No, the headline today doesn’t refer to the fractious relationships amongst some of my critical colleagues at the moment, where one minor player who, in the words of Michael Coveney, “is just a bit more blatantly ignorant and stupid than is usual”, has been proving it by responding as if he was actually being supported by him.
There are more important things to worry about, and even sometimes celebrate, in the world - or at least our corner of it. Like the news officially confirmed yesterday that the classic counter-cultural musical Hair is taking a big step across the Atlantic to change at least one small bit of our theatrical culture and insularity from the inside out: this reportedly marks the first time that an entire original Broadway company will transplant their efforts wholesale to the West End.
We may have last week celebrated the 20th anniversary of the Berlin Wall coming down, but there’s long been an even higher wall operating between the vested interests of the respective Actors’ Equity Associations in America and Britain, and it is only now finally being breached. Sure, tiny holes have been created in the wall over the years that has allowed stars “of international standing” to crawl through, or what have previously been described as “unit companies”, such as when the National Theatre took their production of The History Boys to Broadway with the original cast. There’s also a complex system of “swaps” in place.
But there have also been long and ugly stand-offs between producers and Equity over the years. Cameron Mackintosh had to threaten to abort the Broadway transfers of two West End shows in the 80s and early 90s, when American Equity wanted to bar first Sarah Brightman from recreating the role she had created in The Phantom of the Opera, then Jonathan Pryce from doing the same thing in Miss Saigon.
As Frank Rich wrote at the time of the latter, “The producer Cameron Mackintosh had no choice but to cancel the Broadway production if he could not employ Mr. Pryce. A producer’s job is to present the best show he can, and Mr. Pryce’s performance is both the artistic crux of this musical and the best antidote to its more bloated excesses. It’s hard to imagine another actor, white or Asian, topping the originator of this quirky role. Why open on Broadway with second best, regardless of race or creed? But there are principles at stake, too, and even if Mr. Pryce’s performance were easily replicated by another actor, Mr. Mackintosh would still be right to cancel Miss Saigon rather than surrender his and his creative team’s artistic rights on the grounds Equity has advanced.”

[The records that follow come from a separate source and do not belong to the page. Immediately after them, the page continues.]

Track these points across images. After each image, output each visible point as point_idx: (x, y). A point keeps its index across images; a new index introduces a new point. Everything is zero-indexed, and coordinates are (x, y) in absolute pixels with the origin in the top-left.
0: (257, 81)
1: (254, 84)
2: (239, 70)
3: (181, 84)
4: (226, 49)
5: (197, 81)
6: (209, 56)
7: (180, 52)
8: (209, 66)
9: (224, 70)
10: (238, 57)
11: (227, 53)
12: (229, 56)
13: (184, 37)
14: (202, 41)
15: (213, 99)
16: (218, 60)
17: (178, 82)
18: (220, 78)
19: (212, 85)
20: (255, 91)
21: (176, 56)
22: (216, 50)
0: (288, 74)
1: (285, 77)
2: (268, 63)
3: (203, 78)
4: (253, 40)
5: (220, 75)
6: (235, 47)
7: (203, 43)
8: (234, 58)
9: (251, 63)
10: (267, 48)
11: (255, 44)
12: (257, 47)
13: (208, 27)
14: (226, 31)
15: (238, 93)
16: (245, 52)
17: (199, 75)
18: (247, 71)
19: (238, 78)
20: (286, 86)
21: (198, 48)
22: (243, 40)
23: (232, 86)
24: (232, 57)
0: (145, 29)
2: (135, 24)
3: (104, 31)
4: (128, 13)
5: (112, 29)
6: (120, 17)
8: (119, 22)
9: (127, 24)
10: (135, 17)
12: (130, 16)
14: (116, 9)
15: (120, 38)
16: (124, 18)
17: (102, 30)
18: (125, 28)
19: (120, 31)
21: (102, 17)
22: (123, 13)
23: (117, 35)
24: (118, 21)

As he went on, “The barring of Mr. Pryce is insupportable on every level. By refusing to permit a white actor to play a Eurasian role, Equity makes a mockery of the hard-won principles of non-traditional casting and practices a hypocritical reverse racism. This is a policy that if applied with an even hand would bar Laurence Olivier’s Othello, Pearl Bailey’s Dolly Levi, and the appearances of Morgan Freeman in The Taming of the Shrew and Denzel Washington in Richard III.”
But even leaving aside the question of non-traditional, or colour-blind, casting - and the role of the Engineer in ambiguous, to say the least, since the role as Rich points out is Eurasian (“half French, half Vietnamese, according to a song lyric, only because of a plot twist that requires the character to have Vietnamese citizenship papers”) - Equity were shooting themselves, and their Asian, black and Hispanic membership, in the foot: as Rich went on to point out, “By inviting the cancellation of Miss Saigon, Equity has denied its minority members the 34 Asian, black and Hispanic roles in this musical - and not merely minor ones, as the union rhetoric would have the innocent believe. The show’s title part of Kim, for starters, has far more stage time and many more songs than the Engineer; because of the vocal demands, this one role alone requires the hiring of two Asian actresses with star billing in London.”
Mackintosh, of course, finally won that particular battle - and Miss Saigon went on to a long and highly profitable run on Broadway of nearly ten years and 4092 performances. Now Cameron is also coincidentally joining the original American producing team in bringing Hair over to London, and also bringing his own career full-circle since, as he said in a press statement yesterday, “Little did I think when I was the production runner on the original London production of Hair in 1968 that 41 years later I would be bringing the Public Theater’s acclaimed new production back to London complete with its extraordinary Broadway cast.”
Already, of course, there have been murmurings of discontent: on one bulletin board, a correspondent wrote, “I am SO excited, so excited. Need the whole cast over please, not just the leads - well Jackie Burns and Kacie Sheik please”, but another promptly replied, “No we don’t - we need more jobs for British actors! I’m glad Hair is coming as it’s something a bit different (though I will be very sad if it signals the end of Avenue Q) but I will be angry if Equity allow the American cast to transfer when there’s a shortage of work but a surplus of talent over here.”
It’s a complex argument, but the truth is there is never enough work to go around as it is; and producers need to create a sense of occasion around their show and give it their best shot. That may well be served here by importing an American cast; and in turn, will support British employment, both backstage, front-of-house and amongst future actors, assuming it runs. And in the long run, more British actors will, in return, get the chance to go to Broadway. There has long been an exchange scheme in place in which the number of weeks that actors work are totted up and exchanged for working weeks in the other country. British actors can only benefit from this; as will audiences.